Will Britain's China Push Benefit Its Law Firms?

, The Asian Lawyer


Britain - China

“There are some Western governments that have blocked Huawei from making investments, [but] not Britain,” he said.

It is probably the financial sector where the U.K. is hoping to see the biggest boost. Finance is Britain’s top industry, and the government wants to ensure that London benefits from China’s rise along with rival financial centers Hong Kong and New York. Toward that end, the City of London has launched an intiative to turn itself into a major offshore center for the trading of renminbi and renminbi-denominated products.

Those ambitions got a boost when the Chinese government announced during Osborne’s visit that it will allow London-based renminbi-denominated funds to invest up to $13 billion in Chinese securities markets, a privilege previously only accorded to Hong Kong, Singapore and Taiwan. The chancellor also encouraged Chinese banks to expand in the U.K., stating that they would be allowed to operate in the wholesale market through branches instead of subsidiaries subject to stricter capital requirements. After facing criticism that the rules were being bent for China, the government clarified that it was relaxing rules for all non-European banks, not just Chinese ones.
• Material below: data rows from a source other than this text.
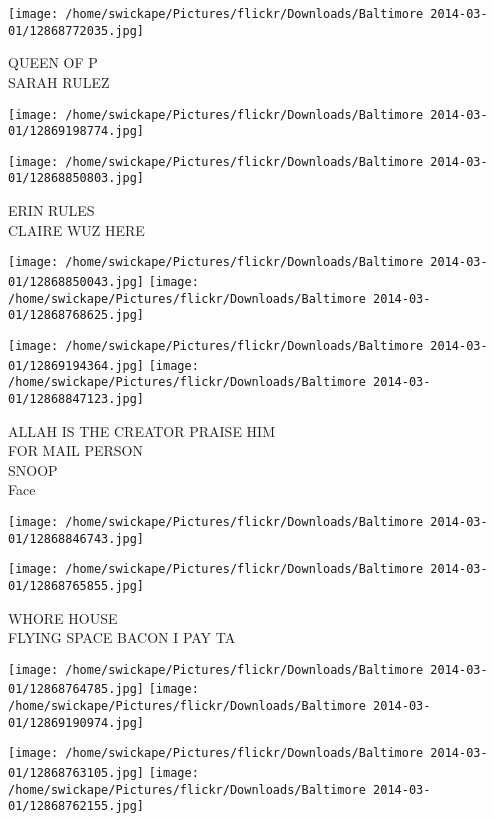 \documentclass[10pt,letterpaper]{article}
\begin{document}
\vspace{0.25in}
\texttt{[image: /home/swickape/Pictures/flickr/Downloads/Baltimore 2014-03-01/12868772035.jpg]}

QUEEN OF P\\
SARAH RULEZ
\pagebreak

\texttt{[image: /home/swickape/Pictures/flickr/Downloads/Baltimore 2014-03-01/12869198774.jpg]}

\vspace{0.25in}
\texttt{[image: /home/swickape/Pictures/flickr/Downloads/Baltimore 2014-03-01/12868850803.jpg]}

ERIN RULES\\
CLAIRE WUZ HERE
\pagebreak

\texttt{[image: /home/swickape/Pictures/flickr/Downloads/Baltimore 2014-03-01/12868850043.jpg]}
\texttt{[image: /home/swickape/Pictures/flickr/Downloads/Baltimore 2014-03-01/12868768625.jpg]}

\texttt{[image: /home/swickape/Pictures/flickr/Downloads/Baltimore 2014-03-01/12869194364.jpg]}
\texttt{[image: /home/swickape/Pictures/flickr/Downloads/Baltimore 2014-03-01/12868847123.jpg]}

ALLAH IS THE CREATOR PRAISE HIM\\
FOR MAIL PERSON\\
SNOOP\\
Face
\pagebreak

\texttt{[image: /home/swickape/Pictures/flickr/Downloads/Baltimore 2014-03-01/12868846743.jpg]}

\vspace{0.25in}
\texttt{[image: /home/swickape/Pictures/flickr/Downloads/Baltimore 2014-03-01/12868765855.jpg]}

WHORE HOUSE\\
FLYING SPACE BACON I PAY TA
\pagebreak

\texttt{[image: /home/swickape/Pictures/flickr/Downloads/Baltimore 2014-03-01/12868764785.jpg]}
\texttt{[image: /home/swickape/Pictures/flickr/Downloads/Baltimore 2014-03-01/12869190974.jpg]}

\texttt{[image: /home/swickape/Pictures/flickr/Downloads/Baltimore 2014-03-01/12868763105.jpg]}
\texttt{[image: /home/swickape/Pictures/flickr/Downloads/Baltimore 2014-03-01/12868762155.jpg]}
\end{document}
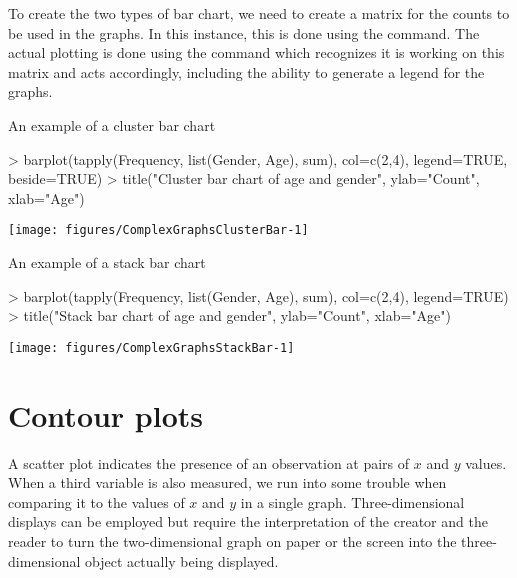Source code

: To create the two types of bar chart, we need to create a matrix for the counts to be used in the graphs. In this instance, this is done using the  command. The actual plotting is done using the  command which recognizes it is working on this matrix and acts accordingly, including the ability to generate a legend for the graphs. 
\begin{exhibit} 
\begin{center} 
\caption{An example of a cluster bar chart} 
\label{ClusterBarChart} 

\begin{Schunk}
\begin{Sinput}
> barplot(tapply(Frequency, list(Gender, Age), sum), col=c(2,4), legend=TRUE, beside=TRUE) 
> title("Cluster bar chart of age and gender", ylab="Count", xlab="Age") 
\end{Sinput}

\texttt{[image: figures/ComplexGraphsClusterBar-1]} \end{Schunk}

\end{center} 
\end{exhibit} 
\begin{exhibit} 
\begin{center} 
\caption{An example of a stack bar chart} 
\label{StackBarChart} 

\begin{Schunk}
\begin{Sinput}
> barplot(tapply(Frequency, list(Gender, Age), sum), col=c(2,4), legend=TRUE) 
> title("Stack bar chart of age and gender", ylab="Count", xlab="Age") 
\end{Sinput}

\texttt{[image: figures/ComplexGraphsStackBar-1]} \end{Schunk}

\end{center} 
\end{exhibit} 
 
 
 
\section{Contour plots} 
 
A scatter plot indicates the presence of an observation at pairs of $x$ and $y$ values. When a third variable is also measured, we run into some trouble when comparing it to the values of $x$ and $y$ in a single graph. Three-dimensional displays can be employed but require the interpretation of the creator and the reader to turn the two-dimensional graph on paper or the screen into the three-dimensional object actually being displayed. 
 
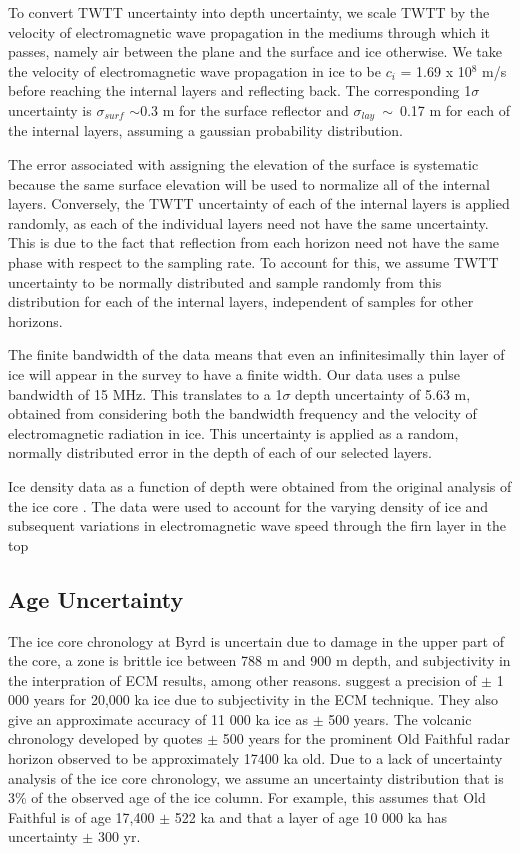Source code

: \documentclass[12pt]{article}
\begin{document}
To convert TWTT uncertainty into depth uncertainty, we scale TWTT by the velocity of electromagnetic wave propagation in the mediums through which it passes, namely air between the plane and the surface and ice otherwise. We take the velocity of electromagnetic wave propagation in ice to be $\textit{c}_i$ = 1.69 x 10$^8$ m/s before reaching the internal layers and reflecting back. The corresponding 1$\sigma$ uncertainty is $\sigma_{surf}$ $\sim$0.3 m for the surface reflector and $\sigma_{lay}~\sim~$0.17 m for each of the internal layers, assuming a gaussian probability distribution.
 
The error associated with assigning the elevation of the surface is systematic because the same surface elevation will be used to normalize all of the internal layers. Conversely, the TWTT uncertainty of each of the internal layers is applied randomly, as each of the individual layers need not have the same uncertainty. This is due to the fact that reflection from each horizon need not  have the same phase with respect to the sampling rate. To account for this, we assume TWTT uncertainty to be normally distributed and sample randomly from this distribution for each of the internal layers, independent of samples for other horizons.

The finite bandwidth of the data means that even an infinitesimally thin layer of ice will appear in the survey to have a finite width. Our data uses a pulse bandwidth of 15 MHz. This translates to a 1$\sigma$ depth uncertainty of 5.63 m, obtained from considering both the bandwidth frequency and the velocity of electromagnetic radiation in ice. This uncertainty is applied as a random, normally distributed error in the depth of each of our selected layers. 

Ice density data as a function of depth were obtained from the original analysis of the ice core \citep{gow68}. The data were used to account for the varying density of ice and subsequent variations in electromagnetic wave speed through the firn layer in the top 


\subsection{Age Uncertainty}\label{ageunc}

The ice core chronology at Byrd is uncertain due to damage in the upper part of the core, a zone is brittle ice between 788 m and 900 m depth, and subjectivity in the interpration of ECM results, among other reasons. \citet{hammer94} suggest a precision of $\pm$ 1 000 years for 20,000 ka ice due to subjectivity in the ECM technique. They also give an approximate accuracy of 11 000 ka ice as $\pm$ 500 years. The volcanic chronology developed by \citet{hammer97} quotes $\pm$ 500 years for the prominent Old Faithful radar horizon observed to be approximately 17400 ka old. Due to a lack of uncertainty analysis of the ice core chronology, we assume an uncertainty distribution that is 3\% of the observed age of the ice column. For example, this assumes that Old Faithful is of age 17,400 $\pm$ 522 ka and that a layer of age 10 000 ka has uncertainty $\pm$ 300 yr. 
\end{document}
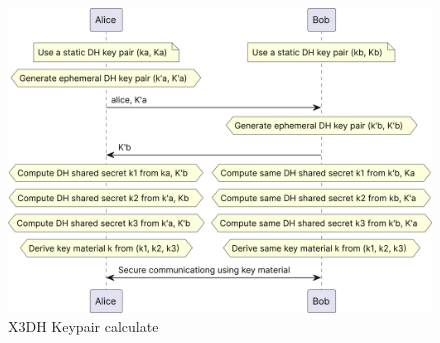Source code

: \documentclass[9pt,a4paper,twoside]{rho-class/rho}
\begin{document}
\begin{figure}[H]
    \centering
    \includegraphics[width=\linewidth]{figures/image.png}
    \caption{X3DH Keypair calculate\cite{X3DH_Note}}
    \label{fig:3}
\end{figure}
\end{document}
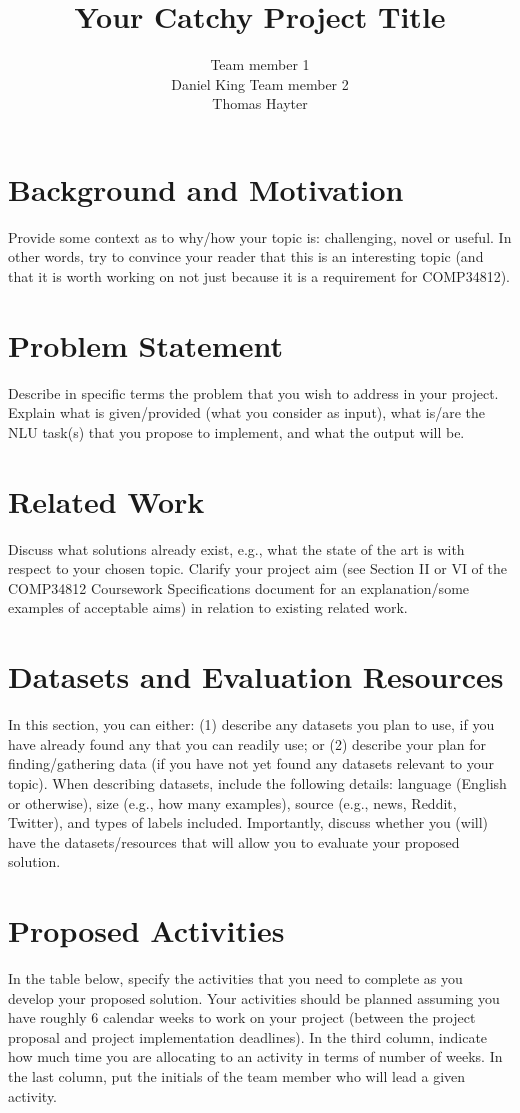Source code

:\documentclass[11pt]{article}
\title{Your Catchy Project Title}
\author{
    Team member 1 \\
    Daniel King
    \And
    Team member 2 \\
    Thomas Hayter
}
\begin{document}
\maketitle


\section{Background and Motivation}

Provide some context as to why/how your topic is: challenging, novel or useful. In other words, try to convince your reader that this is an interesting topic (and that it is worth working on not just because it is a requirement for COMP34812).

\section{Problem Statement}
Describe in specific terms the problem that you wish to address in your project. Explain what is given/provided (what you consider as input), what is/are the NLU task(s) that you propose to implement, and what the output will be. 

\section{Related Work}
Discuss what solutions already exist, e.g., what the state of the art is with respect to your chosen topic. Clarify your project aim (see Section II or VI of the COMP34812 Coursework Specifications document for an explanation/some examples of acceptable aims) in relation to existing related work.

\section{Datasets and Evaluation Resources }
In this section, you can either: (1) describe any datasets you plan to use, if you have already found any that you can readily use; or (2) describe your plan for finding/gathering data (if you have not yet found any datasets relevant to your topic). When describing datasets, include the following details: language (English or otherwise), size (e.g., how many examples), source (e.g., news, Reddit, Twitter), and types of labels included. Importantly, discuss whether you (will) have the datasets/resources that will allow you to evaluate your proposed solution. 



\section{Proposed Activities}
In the table below, specify the activities that you need to complete as you develop your proposed solution. Your activities should be planned assuming you have roughly 6 calendar weeks to work on your project (between the project proposal and project implementation deadlines). In the third column, indicate how much time you are allocating to an activity in terms of number of weeks. In the last column, put the initials of the team member who will lead a given activity.
\end{document}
Wang says he thinks efforts by the British government will pay off for London’s financial sector and the law firms that service it.

“There is a good chance that this will come together in the near future,” he says. “It will make it easier for Chinese banks to conduct wholesale banking in the London market and bring funding to U.K. infrastructure and other projects. Lawyers would certainly play a key role in helping Chinese banks set up in London and assist with their lending and trading businesses there.”

Wang also thinks that, in the longer term, Chinese financial institutions will expand their presence in the U.K. by taking meaningful stakes in British financial services firms.

But Jamie Barr, a Hong Kong partner at Hogan Lovells, is more skeptical that China will prove a big boost to the City anytime soon. For one thing, the renminbi is not freely convertible, and it’s unclear when it will become so. As long as the Chinese currency remains relatively illiquid, its trading volume will be far below that of the dollar or euro.

“The U.K. excels in financial service and China will be a part of this if the renminbi becomes a reserve currency, which I believe will happen longer term,” he says, “but I think it’s premature to call [London] a financial center [for China] in the foreseeable future.”

Moreover, Barr says the major Chinese banks, which are all state-owned, are still heavily focused on domestic lending and supporting outbound investment and projects involving other state-owned companies. So far, they have made few moves toward expanding their lending to non-Chinese companies.

“They are sure testing the market, but I don’t think they will do anything more than dipping their toes into it,” he says.